O outro colombiano, Luís Mejia, passa os dias a ler debaixo de um mosquiteiro numa cela da PJ. Alto e delgado, barba feita, de calções e "t-shirt", está confiante em que voltará rapidamente ao trabalho. Sustenta essa confiança no advogado que contratou: "É da equipa de advogados da Presidência." Queixa-se das condições em que se encontra, diz que há muita corrupção no país e que "narcotráfico há por todo o lado", embora negue qualquer ligação a esse mundo.
As ilhas e as avionetas
O Canal do Geba, entre Bissau e o arquipélago dos Bijagós, é caprichoso. Está cheio de bancos de areia, armadilhas para quem não conhece este mar. Terá sido uma rota mal traçada que provocou o acidente da lancha voadora que repousa no cais do porto de Bissau. Os pacotes de cocaína terão sido depois pescados por outros frequentadores.
Entre Bissau e os Bijagós não há transporte regular, ou melhor, ocasionalmente o "Expresso Bijagós" faz o trajecto. De resto, os guineenses deslocam-se em canoas sobrelotadas, de risco iminente.
A pobreza contrasta com a beleza paradisíaca das ilhas. Oitenta ilhas, umas habitadas, outras selvagens, todas luxuriantemente verdes no meio de um mar quente em tons de esmeralda.

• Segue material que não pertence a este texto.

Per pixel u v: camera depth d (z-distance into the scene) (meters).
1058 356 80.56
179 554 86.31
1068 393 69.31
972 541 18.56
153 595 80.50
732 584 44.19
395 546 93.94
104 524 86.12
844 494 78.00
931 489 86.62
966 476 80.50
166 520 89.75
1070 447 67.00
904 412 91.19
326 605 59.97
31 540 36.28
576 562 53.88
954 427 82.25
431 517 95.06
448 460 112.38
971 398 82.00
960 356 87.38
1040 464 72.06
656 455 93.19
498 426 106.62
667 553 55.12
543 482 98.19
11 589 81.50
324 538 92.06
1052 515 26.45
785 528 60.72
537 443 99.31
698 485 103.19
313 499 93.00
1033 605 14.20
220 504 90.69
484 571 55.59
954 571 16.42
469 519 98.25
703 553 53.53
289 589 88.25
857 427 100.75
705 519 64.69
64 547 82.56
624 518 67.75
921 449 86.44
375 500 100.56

À chegada à ilha de Bubaque, uma lancha da Marinha atracada no porto sinaliza o recente despertar da vigilância. A ilha está povoada de histórias de lanchas rápidas e avionetas num tráfico descontraído. Nada que seja testemunhado pelo governador-geral de Bubaque, Carlos Tenente. "Concretamente não vi nada." A não ser quando vieram militares de Bissau desmantelar uma casa cheia de bidões de combustível para avião, junto a uma pista de terra batida no meio de um pasto para vacas. "O chefe de Estado-Maior chamou-me, fui lá e realmente vi, e eles diziam que o combustível era para avioneta ou para longo alcance", esclarece Tenente.
Quem vive na ilha, vê. "A vida aqui é difícil, passam-se coisas que nós não queremos para o país", desabafa Ronaldo Correia.
O medo e a timidez retraem as palavras de testemunhas que confirmam voos nocturnos. "Aqui eu posso dizer que é o caminho da droga, porque ela não fica cá. Quando chega o avião, é descarregada, levada para a praia e não sei que destino leva", diz um habitante. Outro acrescenta: "Sabes que a droga é uma coisa preciosa, aquela gente toda... eu acho que vão receber bem..." Droga é dinheiro para quem voa, para quem apoia em terra, para quem se faz ao mar.
A vigilância quase nula do arquipélago deixa todo o mar aberto a quem tenha meios para um negócio altamente rentável. "Agora pode-se comprar por cerca de 500 mil euros um avião russo no mercado negro latino-americano, que pode aterrar na Guiné-Bissau. Nalguns, o depósito de gasolina transporta cocaína. O método é sofisticado e o esquema pode triplicar, quintuplicar nos próximos anos", adianta Amado de Andrés. Este especialista em crime económico alerta para o posicionamento estratégico da Guiné-Bissau, vulnerável "às máfias do tráfico de cocaína, mas também do branqueamento de capitais, da imigração clandestina e do financiamento do terrorismo. Redes que podem converter o país numa plataforma muito perigosa com efeito dominó expansivo para a região mas também para a UE".
Em Bubaque, onde existem 20 carros para mais de cinco mil habitantes, a palavra cocaína é estranha. Mas quem aqui vive fica à coca das coisas estranhas que se podem entranhar.